### Task item
Copy the listing from its first line up to and including the line containing "via produktlänkar. Innehåll", switching every "покупатель" to "продавец" and keeping everything else the same. Omit the pictures.

### Records for this exercise
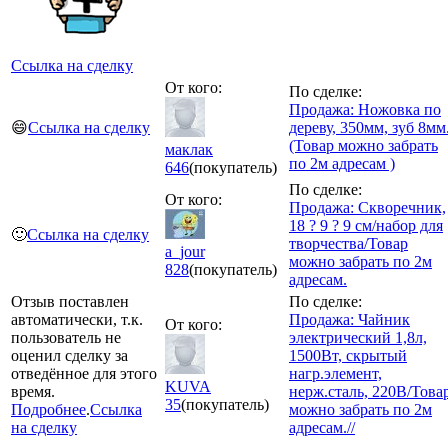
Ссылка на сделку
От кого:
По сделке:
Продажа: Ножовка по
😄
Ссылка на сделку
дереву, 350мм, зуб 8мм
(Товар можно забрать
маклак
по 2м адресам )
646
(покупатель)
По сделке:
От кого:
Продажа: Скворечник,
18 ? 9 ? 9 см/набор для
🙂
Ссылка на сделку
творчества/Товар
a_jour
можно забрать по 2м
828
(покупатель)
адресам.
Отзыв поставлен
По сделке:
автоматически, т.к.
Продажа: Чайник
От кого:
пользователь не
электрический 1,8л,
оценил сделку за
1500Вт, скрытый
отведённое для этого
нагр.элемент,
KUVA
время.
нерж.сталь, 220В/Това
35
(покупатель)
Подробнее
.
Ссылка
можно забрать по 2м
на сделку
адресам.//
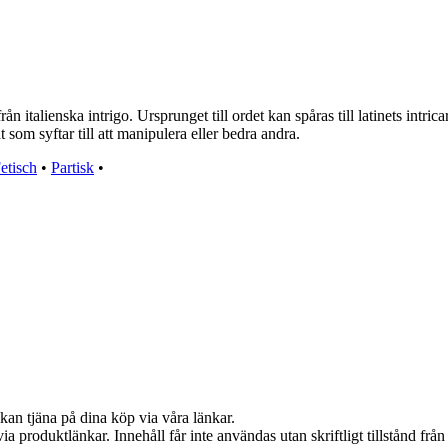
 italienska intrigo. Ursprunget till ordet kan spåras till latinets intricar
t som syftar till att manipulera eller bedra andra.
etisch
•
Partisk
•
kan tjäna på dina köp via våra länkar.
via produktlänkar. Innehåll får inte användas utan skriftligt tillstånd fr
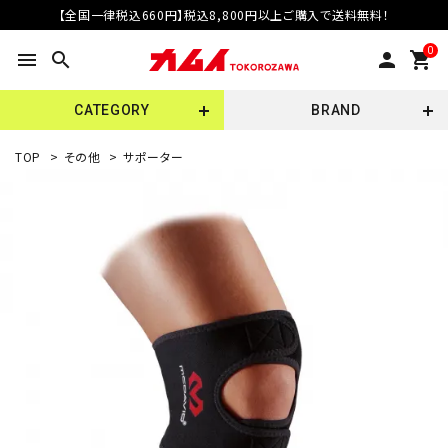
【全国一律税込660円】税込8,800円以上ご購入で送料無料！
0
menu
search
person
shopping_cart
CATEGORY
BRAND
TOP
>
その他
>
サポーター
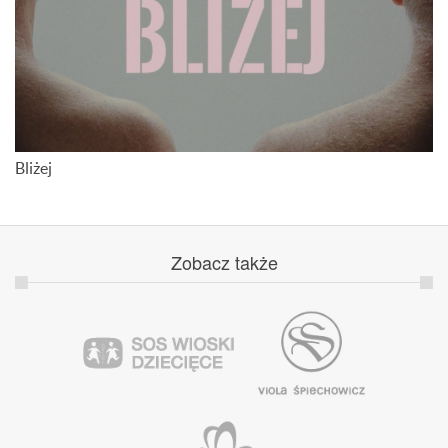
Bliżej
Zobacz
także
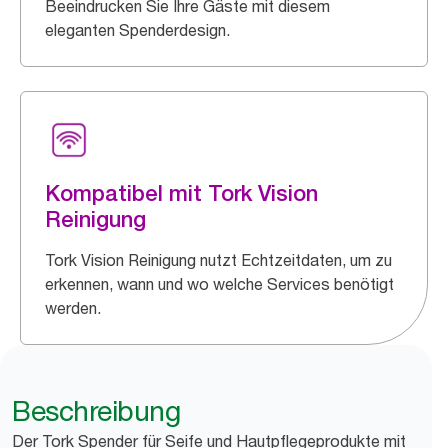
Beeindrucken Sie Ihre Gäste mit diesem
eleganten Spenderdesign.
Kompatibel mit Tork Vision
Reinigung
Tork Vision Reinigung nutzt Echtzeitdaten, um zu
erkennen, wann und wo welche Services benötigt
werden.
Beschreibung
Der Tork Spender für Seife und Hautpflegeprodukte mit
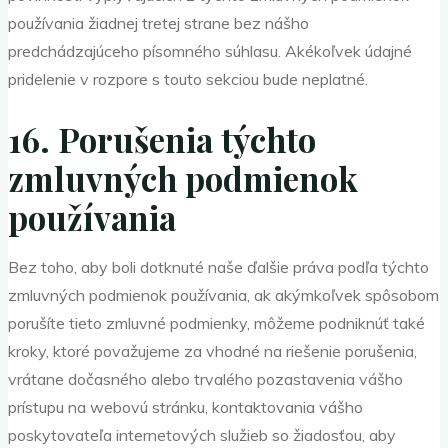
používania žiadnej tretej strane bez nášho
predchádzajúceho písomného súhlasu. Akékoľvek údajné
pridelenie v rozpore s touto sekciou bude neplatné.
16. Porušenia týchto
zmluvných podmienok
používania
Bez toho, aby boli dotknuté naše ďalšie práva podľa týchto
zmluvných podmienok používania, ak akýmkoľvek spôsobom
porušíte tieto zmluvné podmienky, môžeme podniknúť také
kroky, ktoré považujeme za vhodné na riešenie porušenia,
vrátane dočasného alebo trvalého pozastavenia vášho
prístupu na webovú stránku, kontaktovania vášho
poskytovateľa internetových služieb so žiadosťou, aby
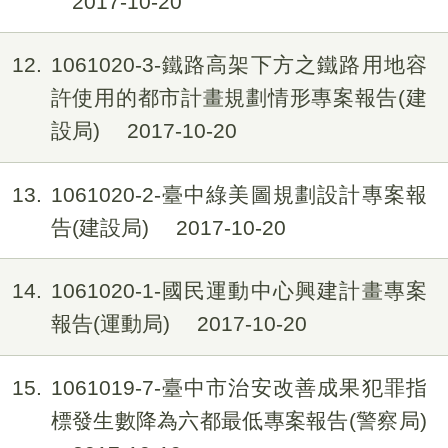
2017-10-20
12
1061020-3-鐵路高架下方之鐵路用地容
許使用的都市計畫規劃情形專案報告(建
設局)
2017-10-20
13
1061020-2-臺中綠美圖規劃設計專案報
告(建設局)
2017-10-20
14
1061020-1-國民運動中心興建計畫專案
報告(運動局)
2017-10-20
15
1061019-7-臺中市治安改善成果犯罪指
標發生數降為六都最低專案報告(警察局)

### Expected output
Ссылка на сделку
От кого:
По сделке:
Продажа: Ножовка по
😄
Ссылка на сделку
дереву, 350мм, зуб 8мм
(Товар можно забрать
маклак
по 2м адресам )
646
(продавец)
По сделке:
От кого:
Продажа: Скворечник,
18 ? 9 ? 9 см/набор для
🙂
Ссылка на сделку
творчества/Товар
a_jour
можно забрать по 2м
828
(продавец)
адресам.
Отзыв поставлен
По сделке:
автоматически, т.к.
Продажа: Чайник
От кого:
пользователь не
электрический 1,8л,
оценил сделку за
1500Вт, скрытый
отведённое для этого
нагр.элемент,
KUVA
время.
нерж.сталь, 220В/Това
35
(продавец)
Подробнее
.
Ссылка
можно забрать по 2м
на сделку
адресам.//
 italienska intrigo. Ursprunget till ordet kan spåras till latinets intricar
t som syftar till att manipulera eller bedra andra.
etisch
•
Partisk
•
kan tjäna på dina köp via våra länkar.
via produktlänkar. Innehåll får inte användas utan skriftligt tillstånd fr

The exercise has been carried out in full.